Let's talk about TEA - The Elm Architecture!

Elm and other functional programming languages might look weird and scary to newcomers. Once you get to know them, however, functional languages becomes very clear and satisfying to work with Let's look at the MVU - Model, View, Update - architecture. The architecture is also known as TEA - The Elm Architecture - but is useful in other languages as well

4 min read



December 19, 2020

A program can be split into three very simple pieces; model, view, and update. We'll start with the model. This contains the state of the program.

-- Model

type alias Model =
    { presentCounter : Int }

The state of the program is currently represented by one property, a counter of how many gifts someone has received that is represented by an Int type. The Model is represented by what is called a record, and is a central store for all the data we use to represent our application with. The `Model` will at all times contain the most recent data that we want to use in our program. So if a user has clicked something that changes the state of our program this should create a new state which will be the current state of the program.

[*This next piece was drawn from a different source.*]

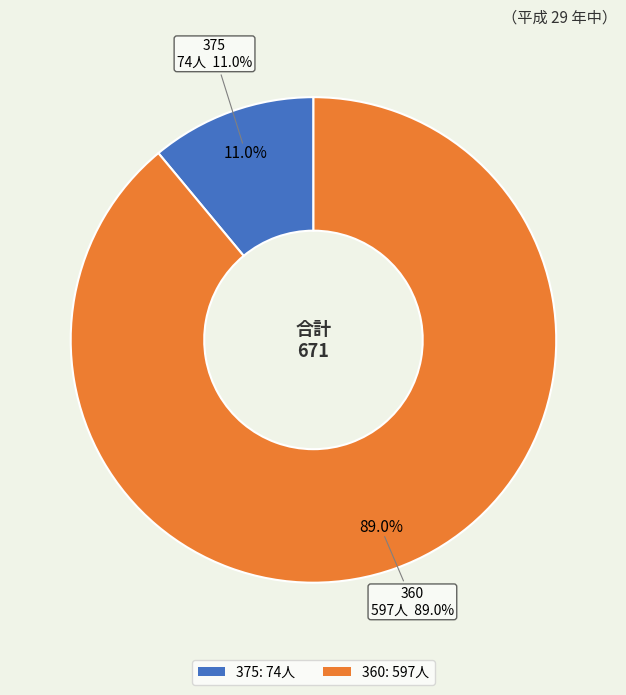

What is the largest slice in the pie chart?

360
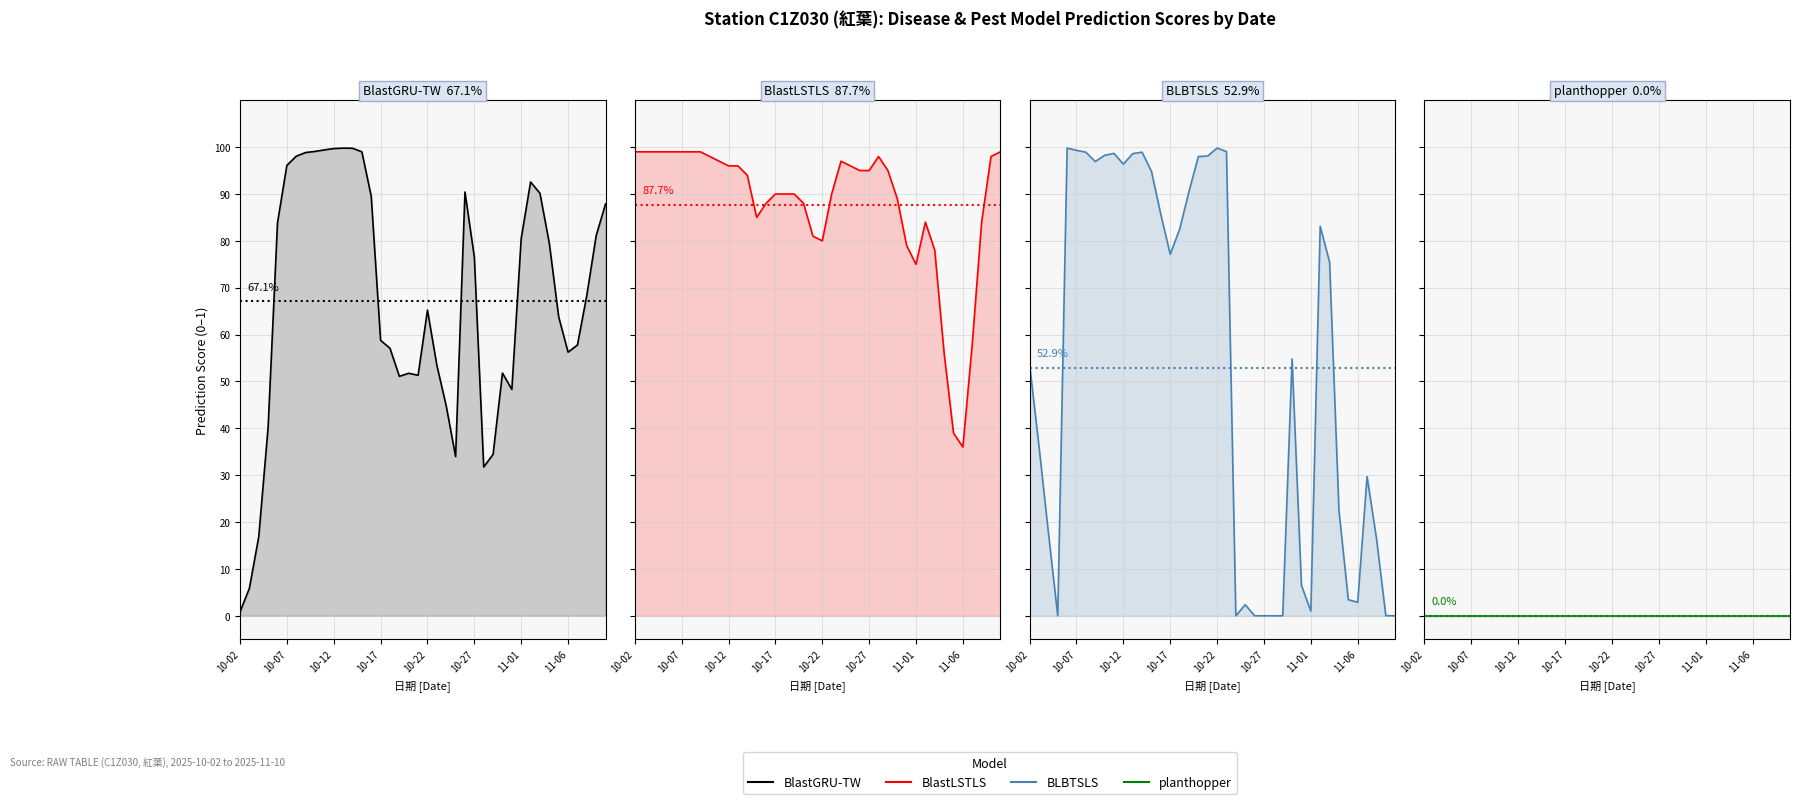

At which category does BlastGRU-TW reach its first local peak?

11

So how is the model updated? That's where the update function comes in. The update function takes in the current Model and a Msg that describes how the Model should change, and returns the new Model`

type Msg
    = ReceivePresent

update : Msg -> Model -> ( Model, Cmd Msg )
update msg model =
    case msg of
        ReceivePresent ->
            ( { model | presentCounter = model.presentCounter + 1 }, Cmd.none )

As we can see from the signature of the `update` function it takes a Msg, and the Model, the state of the program. The Msg defines what is to be updated, and is a type that is a collection of all the different ways we can update the Model. Our central state is then updated in accordance with how update handles the specific Msg that is received, and the new state is outputted as part of the tuple ( Model, Cmd Msg).

The second part of the tuple that is returned is the Cmd Msg, which can seem a little cryptical at first. To be able to do operations separate from elm's "model, view, update" lifecycle we need to use commands depicted as the type Cmd. These commands will be operations like changing the url path, or fetching some data from an API. As we can see the type Cmd also takes a msg, which represents an arbitrary message. Notice that `msg` and `Msg` are different, `msg` (with first letter lower cased) represents any arbitrary type, while `Msg` (with first letter upper cased) represents an actual type, in this case defined by us. In our case we have defined this as Msg which is the type of messages that can update our Model in the update function. This Msg part of Cmd Msg is an important element of understanding commands in elm as this is a way of saying "do this command, and give it back to my update function". The program then proceeds to update the Model in the way that `update` is defined to handle that specific `Msg` that is provided to the `Cmd` type.

The last element in the MVU, is the view. This is where the html is defined, where we decide how we want the page to look, and how the various html elements should be arranged.


view : Model -> Html Msg
view model =
    Html.div [] []

If we didn't have any elements to interact with, or didn't need anything to change in our application, then we would not need to pay attention to the other two elements in the MVU architecture. Like most applications we do want to build a webpage that changes as the user interacts with elements in our application.

We can see from the definition of the view function that it receives a parameter of the Model type which we have learned is the state of our program. The view will use the data we have chosen that resides in the Model to represent the application correctly. This will always be the newest version of the state, so whenever a Msg type is dispatched to the update function, this Msg will proceed to update the Model and the view will be rendered with the newly updated Model.

The return type of the view function is also interesting. This is Html Msg where Html is the core building block of html code. Msg is what we would like to happen when the user interacts with our `Html. For instance, what Msg should be sent to the update function when a specific button is pressed

As an example, let's see how a view that allows the user to update their gift-receiving counter would look like.

view : Model -> Html Msg
view model =
        [ Events.onClick ReceivePresent ]
        [ Html.text "Number of gifts received: " ++ (String.fromInt model.presentCounter) ]

When the button is pressed, the Msg ReceivePresent will be dispatched to the update function. This updated the model, which then causes the view to be refreshed with the new state.